Why CN Rail doesn't want to talk about soil contamination along the Okanagan rail corridor

An abandoned loading facility on the CN Rail corridor in Kelowna.

OKANAGAN - CN Rail is refusing to release the contents of an environmental study into possible soil contamination along the 48-kilometre Okanagan rail corridor.

Even though the report has been reviewed in turn by an environmental consultant hired by the inter-jurisdictional acquisition team, the leader of the team says it will not release the details of what types of contamination may lie in the soil nor where the sites are located until after the deal has been completely concluded, likely in a couple of months.

“The report is proprietary to CN and we will not make it public. The track and ties will be removed from the property and it will be properly remediated to conditions acceptable to the City of Kelowna,” regional manager of CN public and government affairs Emily Hamer says.

“CN has no further comment," she says.

The CN Rail corridor, which stretches from downtown Kelowna to Coldstream in the North Okanagan, had been an operating railway from the early part of the 20th century until sub-leasor Kelowna Pacific Railway declared bankruptcy in 2013 and the short-line track reverted back to CN.
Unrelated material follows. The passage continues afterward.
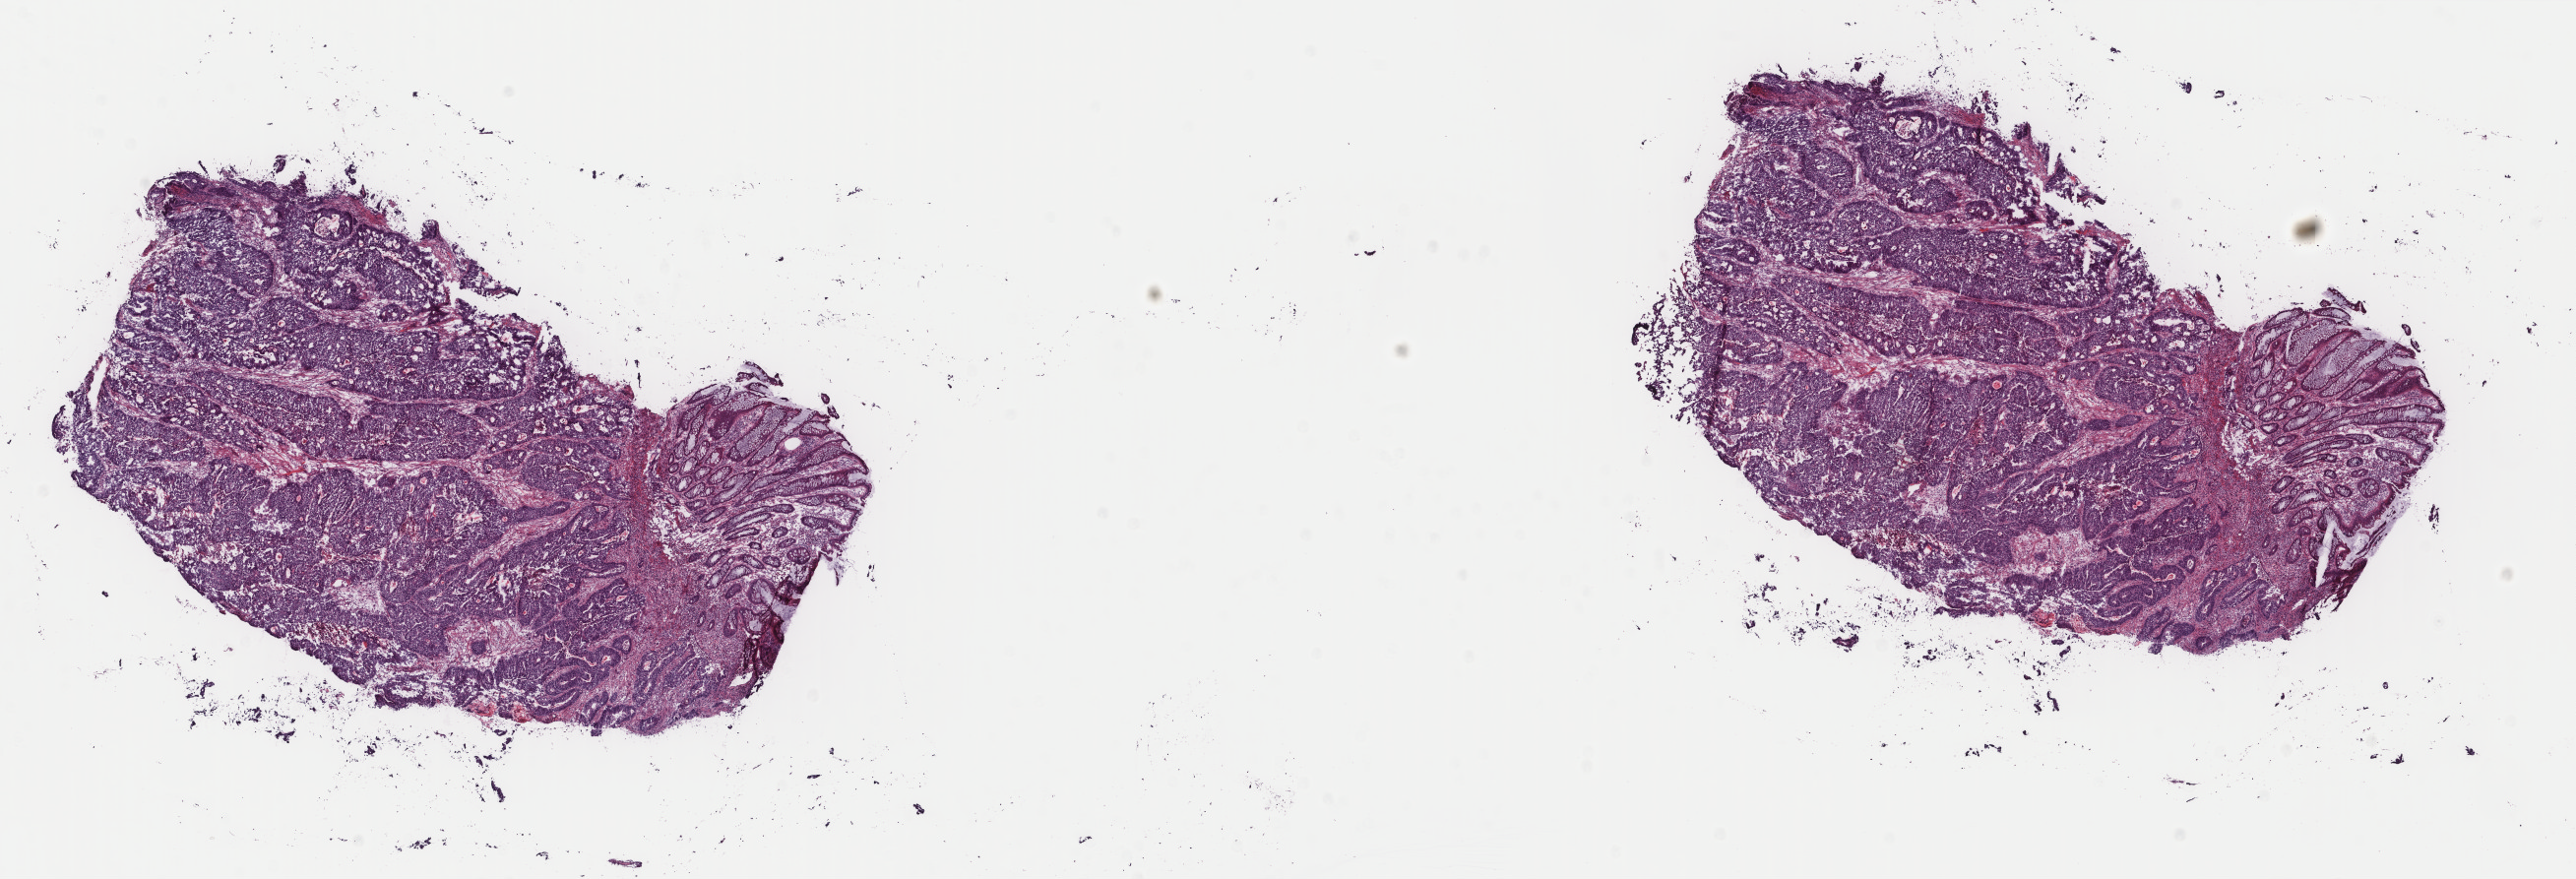
Hematoxylin and eosin (H&E) stained whole-slide image — whole scanned area (about 20.8 x 7.1 mm, from a 40x scan) shown as a low-resolution overview. Frozen section from the top of the tissue portion. Sample: primary tumour, colon. Female, age 68 years at initial diagnosis.
Histologic diagnosis: Adenocarcinoma, NOS.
The communities through which the corridor passes — Kelowna, Lake Country, Coldstream, Vernon and the regional districts of North Okanagan and Central Okanagan — completed the purchase of the corridor earlier this month after a provincial judge denied a request for an injunction by the Okanagan Indian Band to stop the corridor sale because of its prior land claim to the Commonage Reserve.

Doug Gilchrist, the City of Kelowna administrator who leads the acquisition team, has reviewed both reports and says no real concerns have been identified, despite the long historical usage of the track.

“Any hotspots or areas of possible contamination were identifed along the corridor although the exact locations, I don’t have offhand," he says.

According to Gilchrist, CN conducted both a phase one and phase two environmental review.

“Phase one deals with all possible contamination issues including historical use,” he says. “You don’t just buy it based on condition and use today. The obligation of the environmental review is look as far back as the line existed if possible.”

Based on phase one results, Gilchrist says CN was obligated to conduct a phase two investigation.

“That’s how a phase one and two work. Phase one looks at historical useage and the likelihood of contamination, any known issues and anything listed in the environmental contamination registry.” he says. "They looked at where the trains refueled, where did they load and what did they load. All those things were considered as well. I believe some actual on-site test pits were conducted."

Gilchrist says the biggest environmental concern for them was the use of hundreds of creosote-treated railway ties and the possibility of their degredation and seepage of creosote through the crushed-rock railway bed.

“They looked at the ballast, the rock material, what it was made of, what sort of hydrocarbons were present, what types of thing are or might be in the ground. The discussions with our environmental consultant said this was not a concern and seepage from the ties was not likely.”

The fail-safe for the communities involved in the $50-million purchase is the requirement for CN to removed all equipment, rail ties and the rails themselves and to remediate the corridor to an industrial standard as defined by the Canadian Environmental Protection Agency, Gilchrist says.

“There’s nothing to hide here. We have absolute contractual protection for remediation and removal of assets that could have liability associated with it,” he says. “This would be an entirely different story if CN had no obligation to remediate. We would have gone into a much deeper level of detail on the environmental risks we could inherit in buying the property. Because the obligation is on them to remediate, there wasn’t a need to go beyond a phase two review."

Once a pair of property claims made by individuals living along the corridor are settled, Gilchrist says all documents relating to the sale would be made public.